How to find $\lim_{x\to +\infty}{\left(\sqrt{\pi}x-\sum_{n=0}^{\infty}\frac{(-1)^nx^{2n+2}}{2n!(2n+1)(2n+2)}\right)}$?

Question

$$\lim_{x\to+\infty}{\left(\sqrt{\pi}x-\sum_{n=0}^{\infty}\frac{(-1)^nx^{2n+2}}{2n!(2n+1)(2n+2)}\right)}$$

This limit comes from the following integral, which I expand it into Taylor series. $$S=2\int_0^{+\infty}\left(\frac{\sqrt{\pi}}{2}-\int_0^xe^{-t^2}dt\right)dx$$

My attempt is to solve the integral $S$, but I can't find a proper way, so I expand it into Taylor series and the question I ask is where I stuck.

Answer 1

Hint. You may just integrate your initial integral by parts, $$ \begin{align}S&=2\int_0^{+\infty}\left(\frac{\sqrt{\pi}}{2}-\int_0^xe^{-t^2}dt\right)dx\\ &=2\left[x\left(\frac{\sqrt{\pi}}{2}-\int_0^xe^{-t^2}dt\right)\right]_0^\infty+\underbrace{2\int_0^{+\infty}xe^{-x^2}dx}_{u=x^2\,\,du=2xdx}\\ &=0+\int_0^{+\infty}e^{-u}du\\ &=1. \end{align} $$ The desired limit is then equal to $1$.

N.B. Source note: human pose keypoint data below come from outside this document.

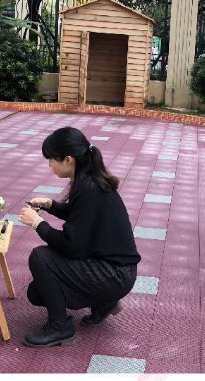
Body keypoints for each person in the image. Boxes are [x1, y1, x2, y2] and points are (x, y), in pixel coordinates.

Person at [16, 126, 140, 348]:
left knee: (40, 257)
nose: (49, 164)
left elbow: (72, 246)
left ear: (68, 160)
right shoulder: (90, 181)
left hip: (114, 275)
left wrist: (37, 224)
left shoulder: (88, 189)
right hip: (118, 270)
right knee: (37, 292)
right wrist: (50, 205)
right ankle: (104, 303)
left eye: (51, 159)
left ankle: (60, 327)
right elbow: (81, 216)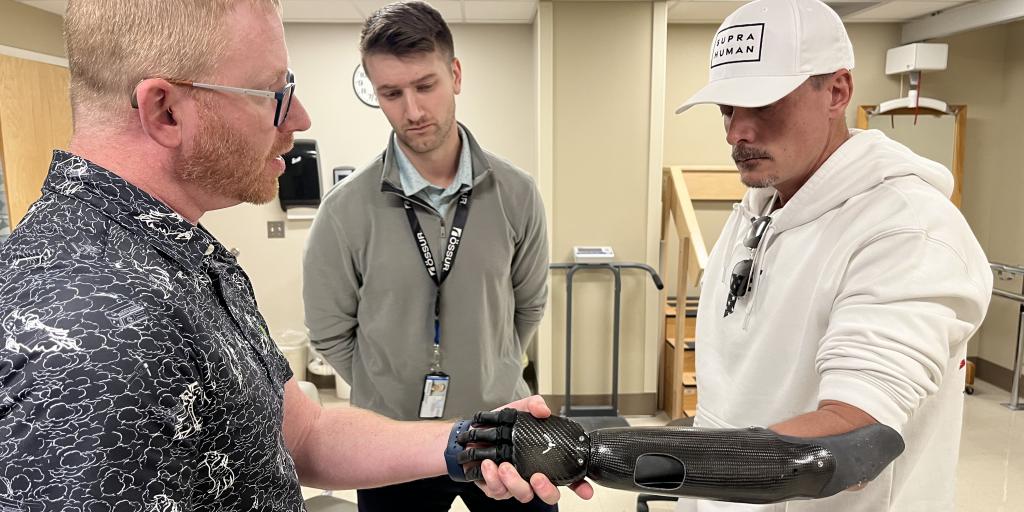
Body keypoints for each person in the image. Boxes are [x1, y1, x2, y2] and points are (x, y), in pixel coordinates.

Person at [0, 1, 591, 510]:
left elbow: (301, 434)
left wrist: (470, 438)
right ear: (165, 110)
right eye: (274, 93)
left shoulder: (178, 251)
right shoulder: (86, 332)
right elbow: (332, 333)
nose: (301, 118)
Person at [669, 0, 992, 510]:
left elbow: (850, 440)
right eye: (728, 109)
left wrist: (604, 456)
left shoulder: (908, 229)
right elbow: (728, 406)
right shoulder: (755, 211)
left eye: (762, 104)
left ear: (837, 91)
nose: (736, 133)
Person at [302, 2, 551, 511]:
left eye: (425, 85)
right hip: (390, 438)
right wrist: (386, 386)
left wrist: (491, 366)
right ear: (375, 92)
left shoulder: (517, 194)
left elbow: (528, 306)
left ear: (455, 75)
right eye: (391, 93)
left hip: (499, 427)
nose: (412, 110)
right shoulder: (345, 209)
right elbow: (329, 330)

Observe that we have used the classic gaussian integral result,

$$ \int_0^\infty e^{-t^2}dt=\frac{\sqrt{\pi}}{2} $$

to obtain, as $x \to +\infty$, $$ \left|x\left(\frac{\sqrt{\pi}}{2}-\int_0^xe^{-t^2}dt\right)\right|=\left|x\int_x^\infty e^{-t^2}dt\right|\leq \left|x\int_x^\infty e^{-xt}dt\right|=e^{-x^2}\to 0. $$